Supplied material -

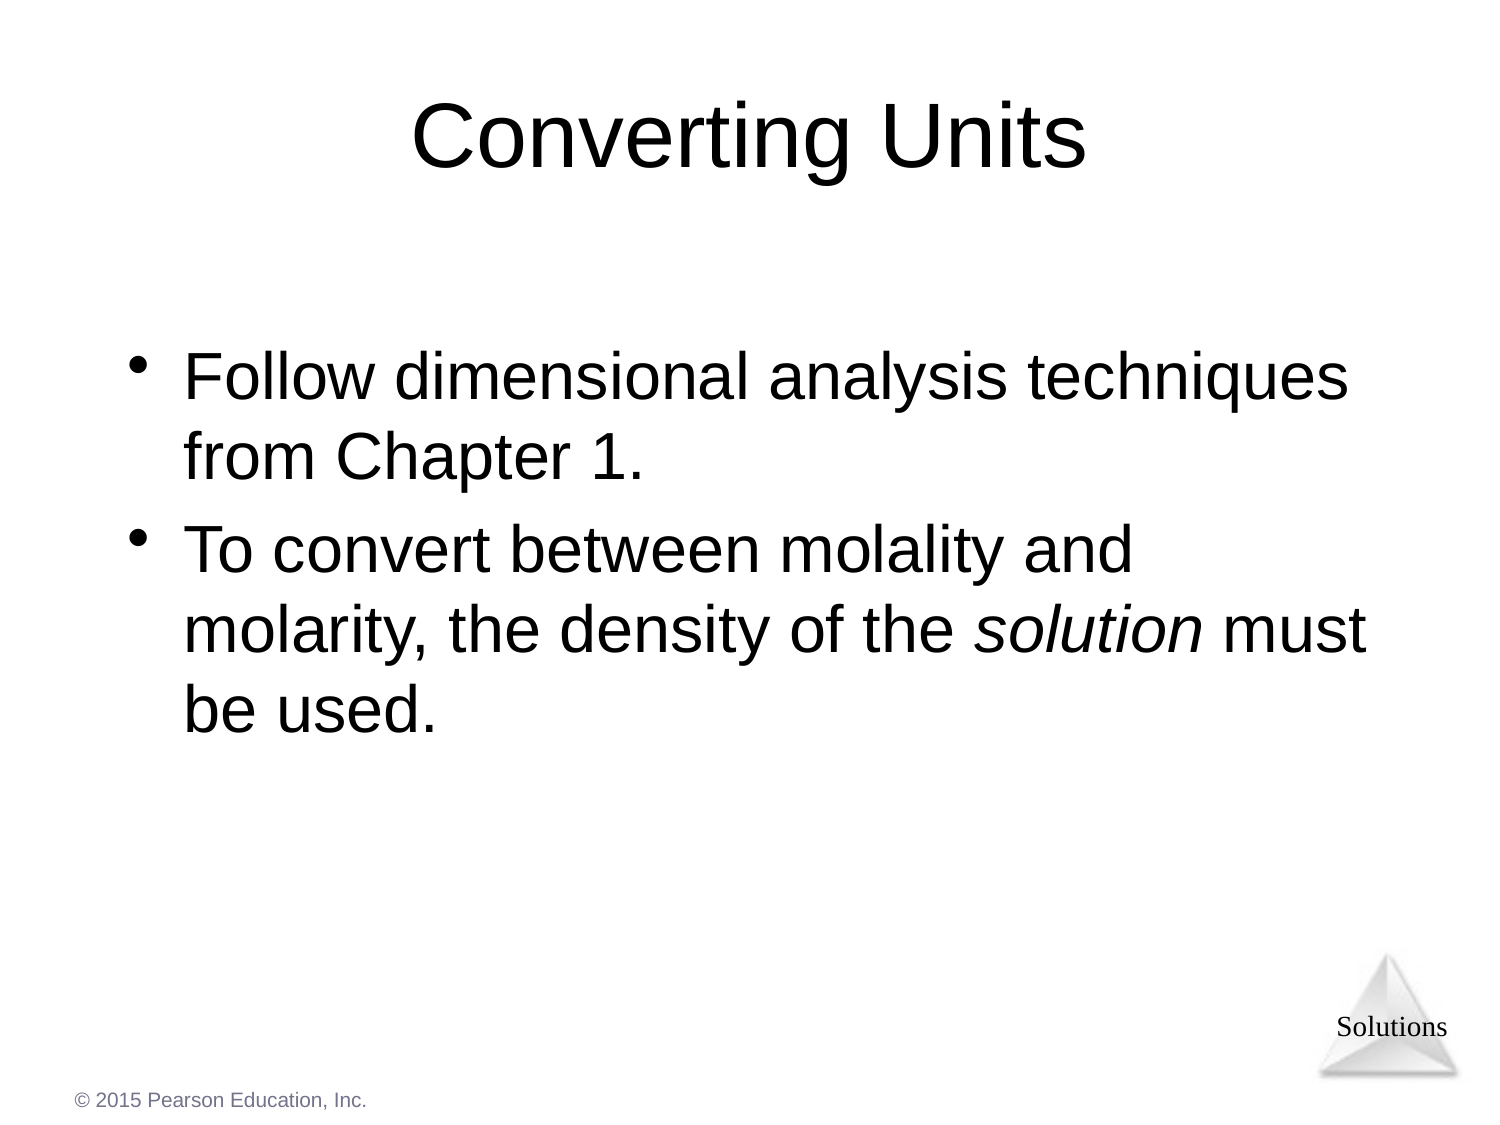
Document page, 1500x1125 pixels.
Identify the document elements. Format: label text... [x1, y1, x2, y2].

title Converting Units [112, 37, 1388, 225]
picture [1275, 899, 1500, 1125]
list Follow dimensional analysis techniques from Chapter 1. To convert between molality and molarity, the density of the solution must be used. [112, 324, 1388, 1000]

Task details - Your task is to transcribe the line containing "Identify the document" and every line after it, through the last line of the data, exactly as written and with nothing more.

Answer below -
Identify the document elements. Format: label text... [x1, y1, x2, y2].

title Converting Units [112, 37, 1388, 225]
picture [1275, 899, 1500, 1125]
list Follow dimensional analysis techniques from Chapter 1. To convert between molality and molarity, the density of the solution must be used. [112, 324, 1388, 1000]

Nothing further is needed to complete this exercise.